Richard's current work has a strong emphasis on slip decoration, with bold, abstract designs overlaid with slip-trailed patterns. He produces a wide range of domestic ware as well as larger, "one-off" vases and plates.
Recently Richard has been working on flat form pots, some in black and others have textures on them to reflect the ruggedness of the coast where he works.
These slipware pots have a direct connection to the tradition in England of applying designs as done hundreds of years ago, brought up to date with fresh colours and lively patterns.
Richard Wilson was born and brought up in Norwich, and has been making pots since the early 1970s. After studying for two years at Great Yarmouth College of Art, he worked from 1974 to 1980 at Le Dieu Pottery in Norwich before spending 3 years in Australia and New Zealand, and a further five in Germany, working with many potters using different techniques, in particular woodfired salt glazes.
Whilst in Germany, Richard spent some time with potters whose work drew from Eastern European designs, and has himself been especially inspired by Hungarian and Romanian slipware from the 1800s.
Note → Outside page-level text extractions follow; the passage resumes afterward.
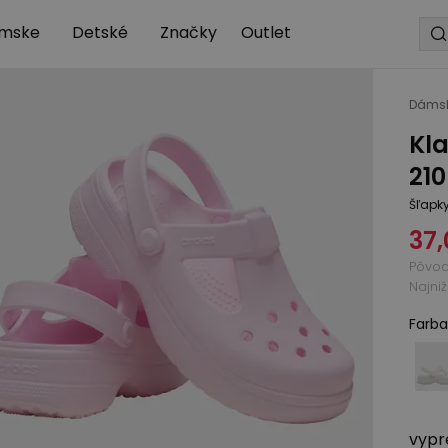
mske
Detské
Značky
Outlet
Dáms
Kl
21
Šľapk
37,
Pôvo
Najni
Farba
vypr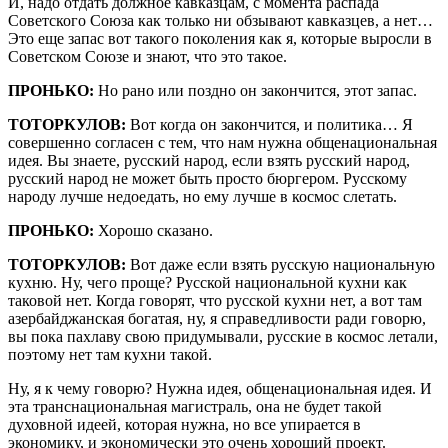
И, надо отдать должное кавказцам, с момента распада
Советского Союза как только ни обзывают кавказцев, а нет…
Это еще запас вот такого поколения как я, которые выросли в
Советском Союзе и знают, что это такое.
ПРОНЬКО:
Но рано или поздно он закончится, этот запас.
ТОТОРКУЛОВ:
Вот когда он закончится, и политика… Я
совершенно согласен с тем, что нам нужна общенациональная
идея. Вы знаете, русский народ, если взять русский народ,
русский народ не может быть просто бюргером. Русскому
народу лучше недоедать, но ему лучше в космос слетать.
ПРОНЬКО:
Хорошо сказано.
ТОТОРКУЛОВ:
Вот даже если взять русскую национальную
кухню. Ну, чего проще? Русской национальной кухни как
таковой нет. Когда говорят, что русской кухни нет, а вот там
азербайджанская богатая, ну, я справедливости ради говорю,
вы пока пахлаву свою придумывали, русские в космос летали,
поэтому нет там кухни такой.
Ну, я к чему говорю? Нужна идея, общенациональная идея. И
эта транснациональная магистраль, она не будет такой
духовной идеей, которая нужна, но все упирается в
экономику, и экономически это очень хороший проект.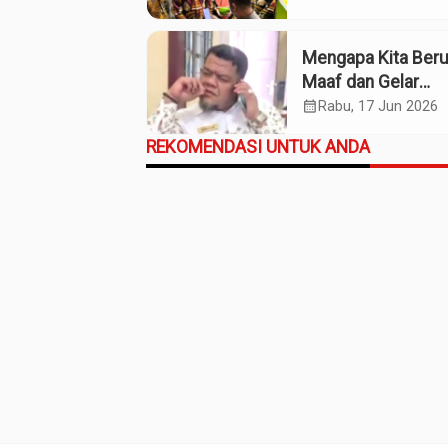
Mengapa Kita Ber
Maaf dan Gelar
Pahlawan pada So
calendar_month
Rabu, 17 Jun 2026
Willem Iskander?
REKOMENDASI UNTUK ANDA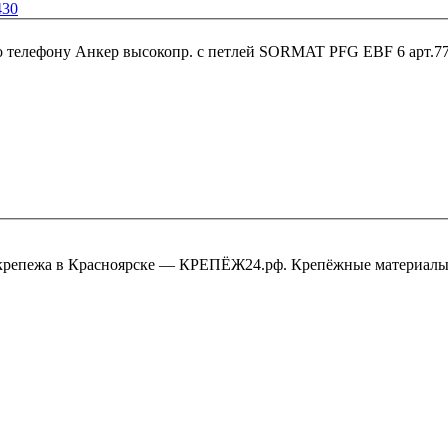
430
о телефону
Анкер высокопр. с петлей SORMAT PFG EBF 6 арт.7
крепежа в Красноярске — КРЕПЁЖ24.рф. Крепёжные материалы,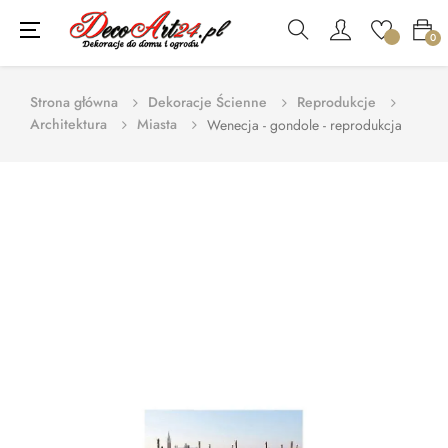
Toggle
☰
0
navigation
Strona główna
Dekoracje Ścienne
Reprodukcje
Architektura
Miasta
Wenecja - gondole - reprodukcja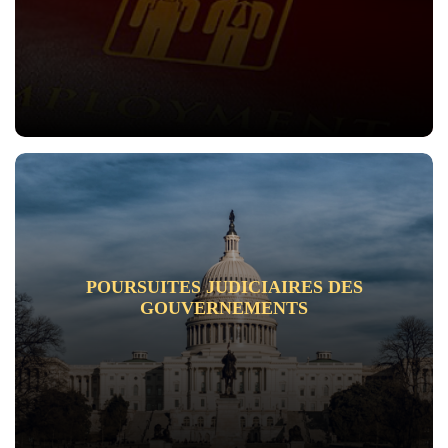
POURSUITES JUDICIAIRES DES
GOUVERNEMENTS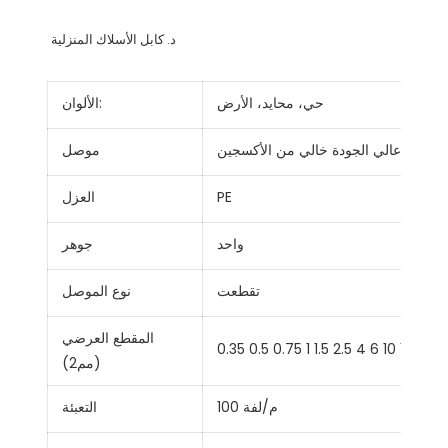
حي، محايد، الأرض
الألوان:
نحاس عالي الجودة خالي من الأكسجين
موصل
PE
العزل
واحد
جوهر
تقطعت
نوع الموصل
المقطع العرضي
0.35 0.5 0.75 1 1.5 2.5 4 6 10 16 25 
(مم2)
100 م/لفة
التعبئة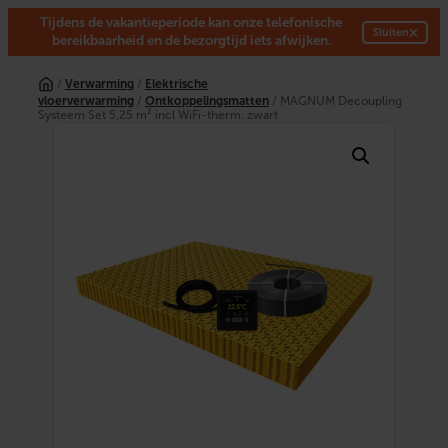
Tijdens de vakantieperiode kan onze telefonische
×
Sluiten
bereikbaarheid en de bezorgtijd iets afwijken.
Ga
naar
/
Verwarming
/
Elektrische
de
vloerverwarming
/
Ontkoppelingsmatten
/ MAGNUM Decoupling
inhoud
Systeem Set 5,25 m² incl WiFi-therm. zwart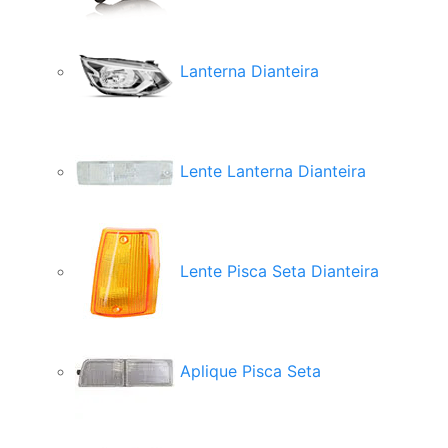
Lanterna Dianteira
Lente Lanterna Dianteira
Lente Pisca Seta Dianteira
Aplique Pisca Seta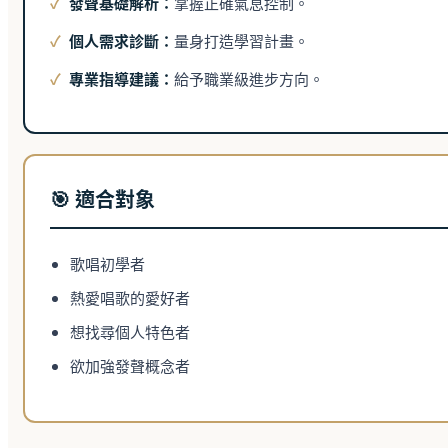
✓
發聲基礎解析：
掌握正確氣息控制。
✓
個人需求診斷：
量身打造學習計畫。
✓
專業指導建議：
給予職業級進步方向。
🎯 適合對象
歌唱初學者
熱愛唱歌的愛好者
想找尋個人特色者
欲加強發聲概念者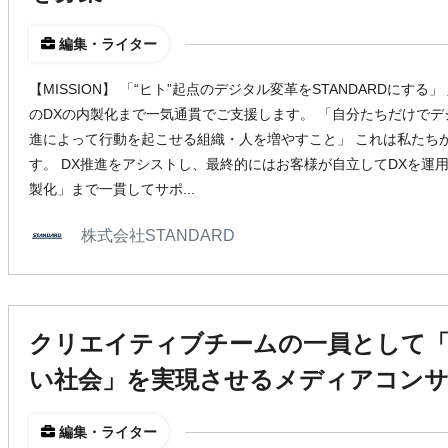
編集・ライター
【MISSION】 「“ヒト”起点のデジタル変革をSTANDARDにす
のDXの内製化まで一気通貫でご支援します。 「自分たちだけでデ
進によって行動を起こせる組織・人を増やすこと」 これは私たち
す。 DX推進をアシストし、最終的にはお客様が自立してDXを運用
製化」まで一貫してサポ...
株式会社STANDARD
クリエイティブチームの一員として
い社会」を実現させるメディアコンサ
編集・ライター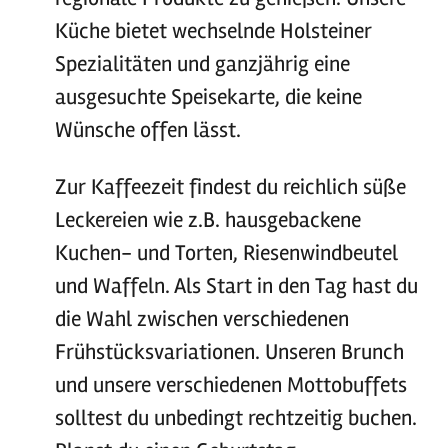
Küche bietet wechselnde Holsteiner
Spezialitäten und ganzjährig eine
ausgesuchte Speisekarte, die keine
Wünsche offen lässt.
Zur Kaffeezeit findest du reichlich süße
Leckereien wie z.B. hausgebackene
Kuchen- und Torten, Riesenwindbeutel
und Waffeln. Als Start in den Tag hast du
die Wahl zwischen verschiedenen
Frühstücksvariationen. Unseren Brunch
und unsere verschiedenen Mottobuffets
solltest du unbedingt rechtzeitig buchen.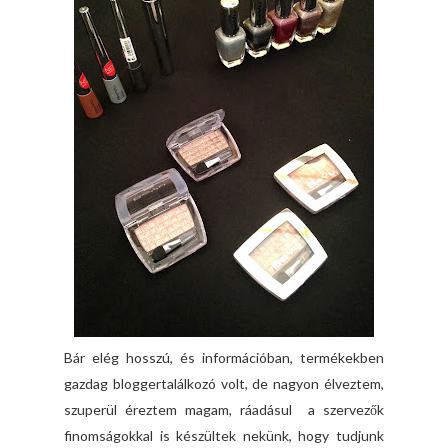
Bár elég hosszú, és információban, termékekben
gazdag bloggertalálkozó volt, de nagyon élveztem,
szuperül éreztem magam, ráadásul a szervezők
finomságokkal is készültek nekünk, hogy tudjunk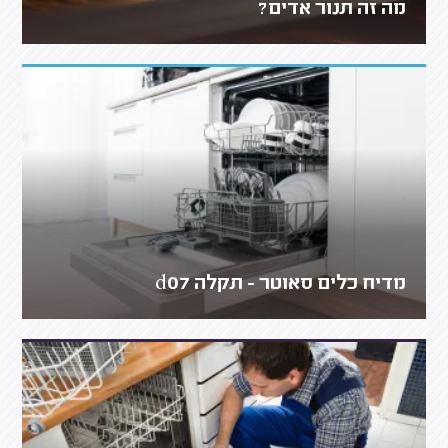
מה זה תנור אדים?
מדיח כלים סאוטר - תקלה d07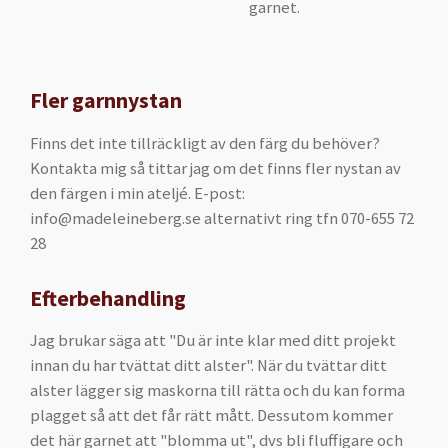
garnet.
Fler garnnystan
Finns det inte tillräckligt av den färg du behöver?
Kontakta mig så tittar jag om det finns fler nystan av
den färgen i min ateljé. E-post:
info@madeleineberg.se alternativt ring tfn 070-655 72
28
Efterbehandling
Jag brukar säga att "Du är inte klar med ditt projekt
innan du har tvättat ditt alster". När du tvättar ditt
alster lägger sig maskorna till rätta och du kan forma
plagget så att det får rätt mått. Dessutom kommer
det här garnet att "blomma ut", dvs bli fluffigare och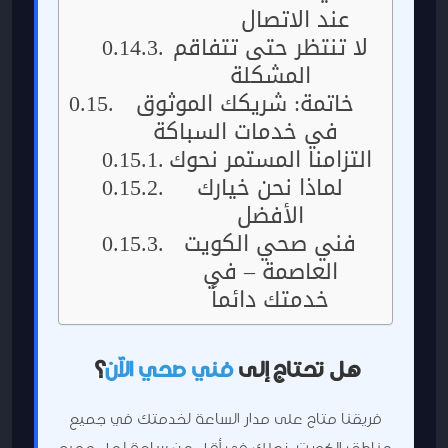
عند الاتصال
لا تنتظر حتى تتفاقم
المشكلة
خاتمة: شريكك الموثوق
في خدمات السباكة
التزامنا المستمر نحوك
لماذا نحن خيارك
الأفضل
فني صحي الكويت
العاصمة – في
خدمتك دائماً
هل تحتاج إلى
فني صحي الآن
؟
فريقنا متاح على مدار الساعة لخدمتك في جميع
مناطق الكويت. نصلك في أقل من ساعة لحل جميع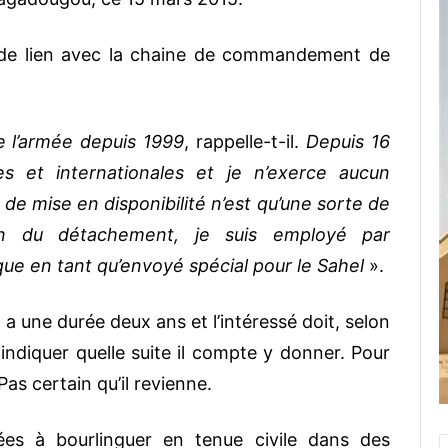
us de lien avec la chaine de commandement de
e l’armée depuis 1999
, rappelle-t-il.
Depuis 16
ues et internationales et je n’exerce aucun
 mise en disponibilité n’est qu’une sorte de
fin du détachement, je suis employé par
ique en tant qu’envoyé spécial pour le Sahel
».
é a une durée deux ans et l’intéressé doit, selon
 indiquer quelle suite il compte y donner. Pour
Pas certain qu’il revienne.
es à bourlinguer en tenue civile dans des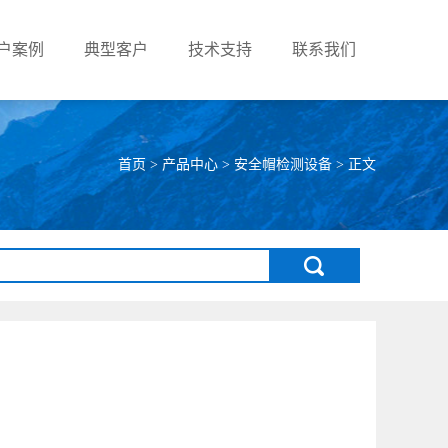
户案例
典型客户
技术支持
联系我们
0532-84811635
首页
>
产品中心
>
安全帽检测设备
> 正文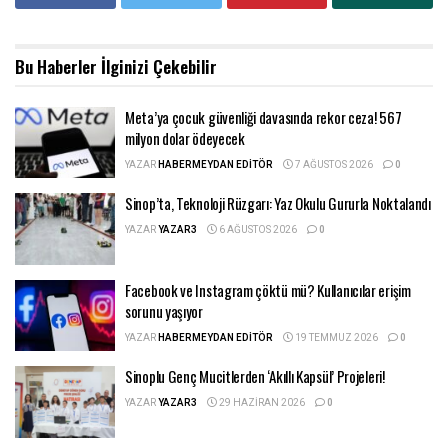
Bu Haberler
İlginizi Çekebilir
Meta’ya çocuk güvenliği davasında rekor ceza! 567
milyon dolar ödeyecek
YAZAR
HABERMEYDAN EDITÖR
7 AĞUSTOS 2026
0
Sinop’ta, Teknoloji Rüzgarı: Yaz Okulu Gururla Noktalandı
YAZAR
YAZAR3
6 AĞUSTOS 2026
0
Facebook ve Instagram çöktü mü? Kullanıcılar erişim
sorunu yaşıyor
YAZAR
HABERMEYDAN EDITÖR
19 TEMMUZ 2026
0
Sinoplu Genç Mucitlerden ‘Akıllı Kapsül’ Projeleri!
YAZAR
YAZAR3
29 HAZIRAN 2026
0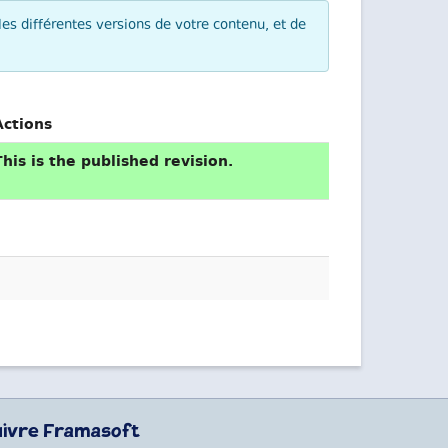
les différentes versions de votre contenu, et de
Actions
This is the published revision.
uivre Framasoft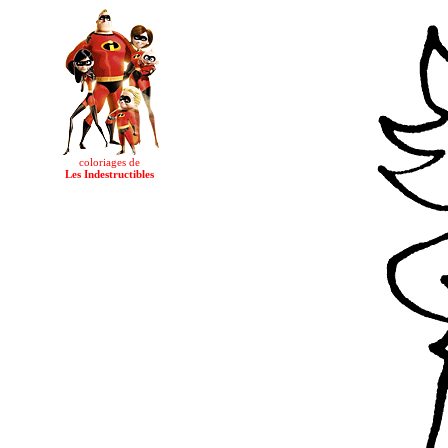
coloriages de
Les Indestructibles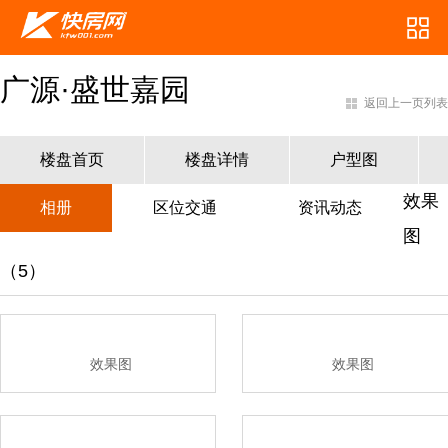
广源·盛世嘉园
返回上一页列表
楼盘首页
楼盘详情
户型图
效果
相册
区位交通
资讯动态
图
（5）
效果图
效果图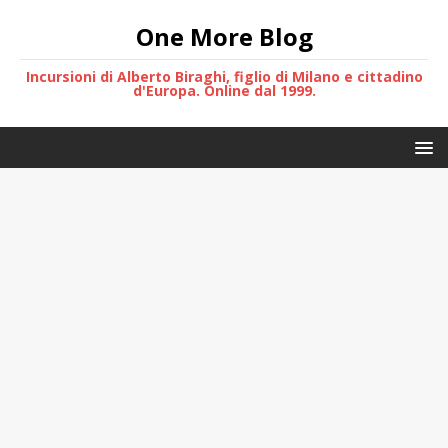
One More Blog
Incursioni di Alberto Biraghi, figlio di Milano e cittadino
d'Europa. Online dal 1999.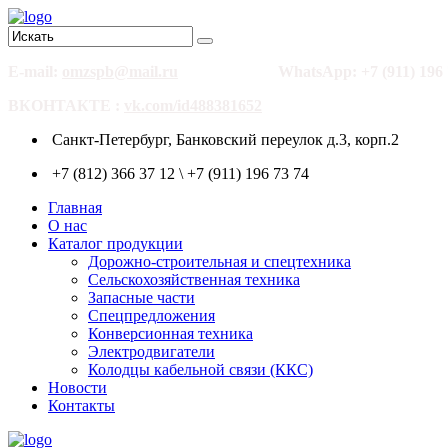
E-mail:
omzspb@mail.ru
WhatsApp: +7 (911) 196 
ВКОНТАКТЕ :
vk.com/id488381652
Санкт-Петербург, Банковский переулок д.3, корп.2
+7 (812) 366 37 12 \ +7 (911) 196 73 74
Главная
О нас
Каталог продукции
Дорожно-строительная и спецтехника
Сельскохозяйственная техника
Запасные части
Спецпредложения
Конверсионная техника
Электродвигатели
Колодцы кабельной связи (ККС)
Новости
Контакты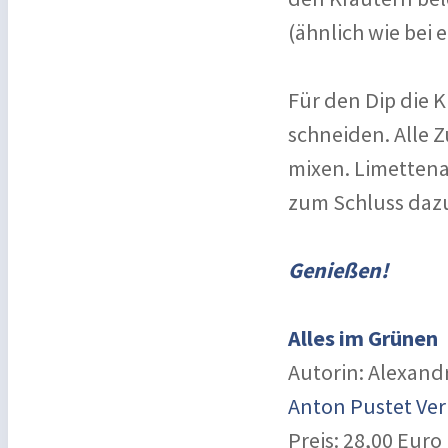
(ähnlich wie bei 
Für den Dip die 
schneiden. Alle 
mixen. Limettena
zum Schluss daz
Genießen!
Alles im Grünen
Autorin: Alexand
Anton Pustet Ver
Preis: 28,00 Euro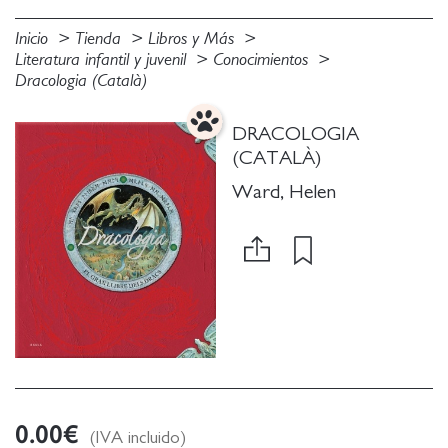
Inicio
Tienda
Libros y Más
Literatura infantil y juvenil
Conocimientos
Dracologia (Català)
DRACOLOGIA
(CATALÀ)
Ward, Helen
0.00
€
(IVA incluido)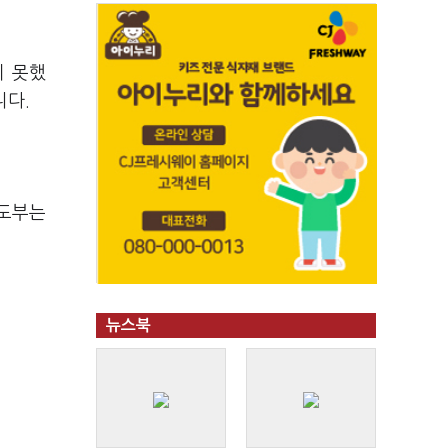
지 못했
니다.
지도부는
뉴스북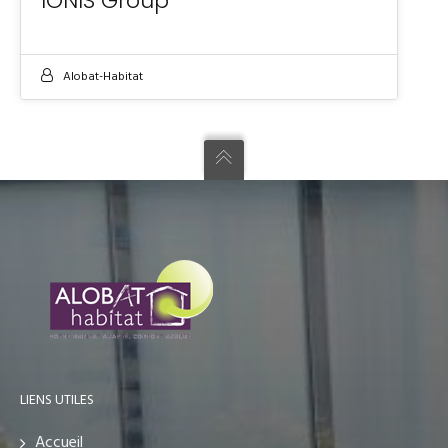
IONIS Group
Alobat-Habitat
LIENS UTILES
Accueil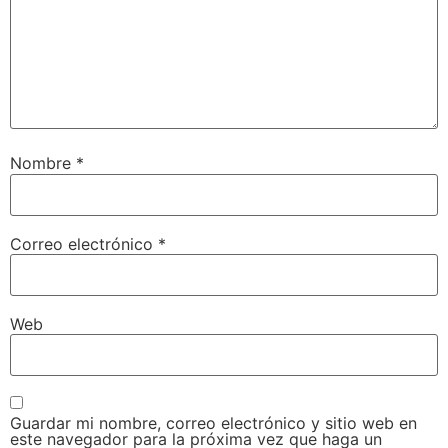
Nombre
*
Correo electrónico
*
Web
Guardar mi nombre, correo electrónico y sitio web en
este navegador para la próxima vez que haga un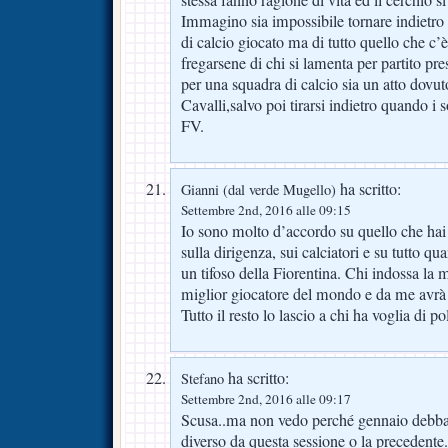
stessa fanno ragione di vita ed il cerchio s
Immagino sia impossibile tornare indietro t
di calcio giocato ma di tutto quello che c’è
fregarsene di chi si lamenta per partito pr
per una squadra di calcio sia un atto dovut
Cavalli,salvo poi tirarsi indietro quando i 
FV.
ha scritto:
Gianni (dal verde Mugello)
Settembre 2nd, 2016 alle 09:15
Io sono molto d’accordo su quello che hai 
sulla dirigenza, sui calciatori e su tutto q
un tifoso della Fiorentina. Chi indossa la m
miglior giocatore del mondo e da me avrà
Tutto il resto lo lascio a chi ha voglia di 
ha scritto:
Stefano
Settembre 2nd, 2016 alle 09:17
Scusa..ma non vedo perché gennaio debba
diverso da questa sessione o la precedente.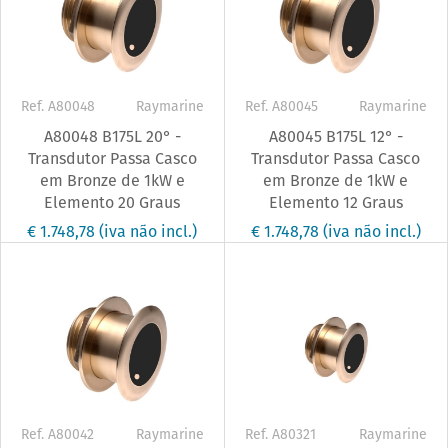
Ref. A80048
Raymarine
Ref. A80045
Raymarine
A80048 B175L 20° -
A80045 B175L 12° -
Transdutor Passa Casco
Transdutor Passa Casco
em Bronze de 1kW e
em Bronze de 1kW e
Elemento 20 Graus
Elemento 12 Graus
€ 1.748,78
(iva não incl.)
€ 1.748,78
(iva não incl.)
Ref. A80042
Raymarine
Ref. A80321
Raymarine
He has also been strongly influenced by the Cardew tradition of English country pottery, having spent some months working at Wenford Bridge in the 1980s, learning about the strengths and subtleties of Cardew's work.
Recently his work has explored colour and abstract patterns in strong forms that capture the ebb and flow of the sea and the landscape of South West Dorset.
As a member of several pottery associations including Professional Member of the Craft Potters Association and ex chairman of the West Country Potters Association, he has been selected over the years for many cermaic fairs here in England and in Europe.
Richard's work is sold in many galleries in the UK from Scotland to Cornwall and also the Caribbean.
All his work is biscuit fired to 1010º C, then clear-glazed and refired in a 30 cubic foot gas kiln to 1120º C.